Fig. 6. The DIP for six experiments from participating models. The time is shown to 1000 years to highlight variation after the step change at 100 years. (a–c): For all models in steady state (t = 0–100 years), DIP is smaller when the mean annual temperature is greater, and the step-change temperature increase causes a decrease in DIP. (d–f): DIP is larger when the accumulation rate is higher, and the accumulation-rate increase causes an increase in DIP. The magnitude of the change is larger when the climate perturbation is proportionately larger (e.g. Experiment 4 is a 250% increase in accumulation rate, while Experiment 6 is just a 20% increase). See Section 2.1 and Appendix A for explanation of model legend.

Figure 8

Fig. 7. As in Figure 6, but each model has its initial steady-state value subtracted from the time series to highlight the variation in model-predicted DIP change that results from the climate step change.

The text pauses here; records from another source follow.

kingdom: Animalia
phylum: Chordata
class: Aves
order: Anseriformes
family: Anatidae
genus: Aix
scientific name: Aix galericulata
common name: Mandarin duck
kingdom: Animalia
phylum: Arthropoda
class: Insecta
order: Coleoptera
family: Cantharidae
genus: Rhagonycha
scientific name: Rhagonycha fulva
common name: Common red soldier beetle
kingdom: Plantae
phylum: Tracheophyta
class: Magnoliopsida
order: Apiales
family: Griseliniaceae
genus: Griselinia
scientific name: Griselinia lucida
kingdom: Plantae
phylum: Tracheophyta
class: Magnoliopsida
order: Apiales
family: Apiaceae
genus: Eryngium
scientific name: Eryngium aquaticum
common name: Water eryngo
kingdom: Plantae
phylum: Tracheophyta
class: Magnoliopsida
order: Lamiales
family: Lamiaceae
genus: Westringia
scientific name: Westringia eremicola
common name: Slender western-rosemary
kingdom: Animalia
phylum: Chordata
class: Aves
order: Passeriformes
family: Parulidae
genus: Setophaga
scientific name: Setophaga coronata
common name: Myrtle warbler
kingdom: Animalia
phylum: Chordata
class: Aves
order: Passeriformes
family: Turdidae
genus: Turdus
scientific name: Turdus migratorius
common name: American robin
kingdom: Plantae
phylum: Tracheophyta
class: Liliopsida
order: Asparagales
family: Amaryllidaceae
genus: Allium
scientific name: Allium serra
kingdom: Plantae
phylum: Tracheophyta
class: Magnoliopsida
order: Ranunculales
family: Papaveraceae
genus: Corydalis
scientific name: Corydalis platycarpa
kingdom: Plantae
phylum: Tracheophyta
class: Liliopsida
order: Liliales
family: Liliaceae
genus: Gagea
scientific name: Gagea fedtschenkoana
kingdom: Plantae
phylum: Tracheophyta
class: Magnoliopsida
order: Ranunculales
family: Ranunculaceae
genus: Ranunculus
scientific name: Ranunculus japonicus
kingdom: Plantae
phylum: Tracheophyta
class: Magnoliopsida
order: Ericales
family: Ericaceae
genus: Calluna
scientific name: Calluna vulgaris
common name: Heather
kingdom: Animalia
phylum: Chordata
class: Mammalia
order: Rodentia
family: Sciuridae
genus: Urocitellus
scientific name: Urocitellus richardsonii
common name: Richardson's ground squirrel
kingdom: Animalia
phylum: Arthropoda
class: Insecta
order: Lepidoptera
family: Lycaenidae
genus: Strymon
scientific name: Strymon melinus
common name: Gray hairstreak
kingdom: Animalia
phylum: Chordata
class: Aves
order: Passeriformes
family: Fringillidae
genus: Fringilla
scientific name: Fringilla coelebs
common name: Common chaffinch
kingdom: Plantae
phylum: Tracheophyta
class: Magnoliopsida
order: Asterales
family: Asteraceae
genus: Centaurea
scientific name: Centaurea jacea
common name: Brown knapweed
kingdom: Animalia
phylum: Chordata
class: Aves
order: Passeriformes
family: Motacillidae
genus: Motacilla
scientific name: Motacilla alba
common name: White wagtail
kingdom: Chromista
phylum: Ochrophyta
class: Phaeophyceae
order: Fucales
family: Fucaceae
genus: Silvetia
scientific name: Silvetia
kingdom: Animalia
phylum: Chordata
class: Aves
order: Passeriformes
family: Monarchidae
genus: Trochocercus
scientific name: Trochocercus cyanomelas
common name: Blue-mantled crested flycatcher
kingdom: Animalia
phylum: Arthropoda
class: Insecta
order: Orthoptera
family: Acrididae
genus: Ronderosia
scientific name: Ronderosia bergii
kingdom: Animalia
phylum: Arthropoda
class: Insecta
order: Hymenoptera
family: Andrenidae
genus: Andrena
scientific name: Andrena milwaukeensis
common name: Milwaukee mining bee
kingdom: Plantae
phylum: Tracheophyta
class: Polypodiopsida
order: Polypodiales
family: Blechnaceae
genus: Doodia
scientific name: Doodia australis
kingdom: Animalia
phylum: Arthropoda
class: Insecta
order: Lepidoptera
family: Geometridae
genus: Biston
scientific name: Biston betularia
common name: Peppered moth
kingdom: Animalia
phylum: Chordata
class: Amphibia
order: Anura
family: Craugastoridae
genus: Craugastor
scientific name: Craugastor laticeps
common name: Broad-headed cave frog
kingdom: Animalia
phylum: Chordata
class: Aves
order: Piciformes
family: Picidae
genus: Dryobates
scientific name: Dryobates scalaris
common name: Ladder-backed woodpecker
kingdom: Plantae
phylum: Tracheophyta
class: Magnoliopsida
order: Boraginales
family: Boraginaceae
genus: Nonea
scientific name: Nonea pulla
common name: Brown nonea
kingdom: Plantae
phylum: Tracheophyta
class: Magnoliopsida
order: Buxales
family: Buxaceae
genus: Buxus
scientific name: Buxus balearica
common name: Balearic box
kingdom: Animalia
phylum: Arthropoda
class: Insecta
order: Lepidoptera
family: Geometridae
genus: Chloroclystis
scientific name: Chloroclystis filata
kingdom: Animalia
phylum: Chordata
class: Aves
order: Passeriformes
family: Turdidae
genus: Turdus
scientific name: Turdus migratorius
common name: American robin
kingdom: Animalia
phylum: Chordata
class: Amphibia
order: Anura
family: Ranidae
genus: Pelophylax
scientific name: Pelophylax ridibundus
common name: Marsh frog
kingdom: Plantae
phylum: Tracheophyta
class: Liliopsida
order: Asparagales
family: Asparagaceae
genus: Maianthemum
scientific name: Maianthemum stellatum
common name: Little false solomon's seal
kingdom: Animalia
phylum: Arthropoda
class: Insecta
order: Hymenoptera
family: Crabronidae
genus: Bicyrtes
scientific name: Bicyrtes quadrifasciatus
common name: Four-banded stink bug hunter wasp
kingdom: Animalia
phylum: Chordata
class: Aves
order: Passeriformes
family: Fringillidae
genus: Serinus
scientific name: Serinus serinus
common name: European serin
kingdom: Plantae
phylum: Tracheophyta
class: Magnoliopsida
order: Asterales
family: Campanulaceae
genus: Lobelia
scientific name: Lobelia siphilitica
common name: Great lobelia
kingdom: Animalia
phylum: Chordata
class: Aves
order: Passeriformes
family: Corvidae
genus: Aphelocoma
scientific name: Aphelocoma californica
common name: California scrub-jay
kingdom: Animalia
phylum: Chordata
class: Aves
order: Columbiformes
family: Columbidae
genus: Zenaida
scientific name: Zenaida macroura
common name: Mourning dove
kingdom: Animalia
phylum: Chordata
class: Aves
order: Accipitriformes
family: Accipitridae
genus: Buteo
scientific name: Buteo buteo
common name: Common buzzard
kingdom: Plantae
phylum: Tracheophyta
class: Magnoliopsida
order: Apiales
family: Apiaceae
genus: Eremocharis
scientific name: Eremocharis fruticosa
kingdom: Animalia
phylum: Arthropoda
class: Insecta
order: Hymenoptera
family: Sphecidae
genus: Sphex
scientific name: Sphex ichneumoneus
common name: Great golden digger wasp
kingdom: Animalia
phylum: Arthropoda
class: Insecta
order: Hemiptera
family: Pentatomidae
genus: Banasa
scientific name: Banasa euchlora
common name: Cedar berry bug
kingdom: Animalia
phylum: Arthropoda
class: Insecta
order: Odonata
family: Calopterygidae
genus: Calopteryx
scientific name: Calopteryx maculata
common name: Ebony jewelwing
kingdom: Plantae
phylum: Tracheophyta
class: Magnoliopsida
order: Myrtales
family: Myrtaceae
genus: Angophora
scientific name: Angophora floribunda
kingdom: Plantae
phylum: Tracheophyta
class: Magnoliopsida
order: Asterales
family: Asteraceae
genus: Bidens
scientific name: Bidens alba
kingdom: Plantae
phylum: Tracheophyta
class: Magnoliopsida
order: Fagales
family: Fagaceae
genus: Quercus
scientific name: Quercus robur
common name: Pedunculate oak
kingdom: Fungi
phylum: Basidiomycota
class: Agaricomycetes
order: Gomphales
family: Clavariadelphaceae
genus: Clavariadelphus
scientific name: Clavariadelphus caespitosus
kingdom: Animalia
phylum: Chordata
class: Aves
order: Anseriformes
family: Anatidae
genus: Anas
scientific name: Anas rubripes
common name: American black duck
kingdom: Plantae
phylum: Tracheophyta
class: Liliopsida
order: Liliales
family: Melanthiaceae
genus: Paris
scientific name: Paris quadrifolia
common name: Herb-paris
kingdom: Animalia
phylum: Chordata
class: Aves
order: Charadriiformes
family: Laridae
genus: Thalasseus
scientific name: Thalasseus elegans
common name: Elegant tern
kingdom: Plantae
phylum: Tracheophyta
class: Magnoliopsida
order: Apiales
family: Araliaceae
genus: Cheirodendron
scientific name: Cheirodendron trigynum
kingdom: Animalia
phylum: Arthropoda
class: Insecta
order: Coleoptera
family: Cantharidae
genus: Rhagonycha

See Section 2.1 and Appendix A for explanation of model legend.

Figure 9

Fig. 8. The time derivative of the depth-integrated porosity (dDIP/dt) for participating models in the six experiments. (a–c): Experiments 1–3, step increase in temperature. (d–f): Experiments 4–6, step increase in accumulation rate. Most models exhibit monotonic relaxation to the new steady state. Models with additional physics can show more complex adjustment patterns in the initial decades to centuries. In (a–c): see LIG. In (d–f): see ART. See Section 2.1 and Appendix A for explanation of model legend.

Figure 10

Fig. 9. The BCO age of the six experiments for the participating model. (a–c): The BCO age is younger with increased temperature and (d–f) increased accumulation rate. See Section 2.1 and Appendix A for explanation of model legend.

Figure 11

Fig. 10. The BCO depth for the six experiments for participating models. (a–c): The BCO depth decreases with increased temperature and (d–f): increases with increased accumulation rate. See Section 2.1 and Appendix A for explanation of model legend.

Figure 12

Fig. 11. Snow models and firn models both compute the densification of ice/air mixtures, but are calibrated under very different conditions in which different processes can be dominant. Here we compare depth-density profiles from the Essery and others (2013) snow model (ESS, blue) and from the Herron and Langway (1980) model (HLA, red) for the six firn experiments. Dashed curves are initial steady states, and solid curves are final states.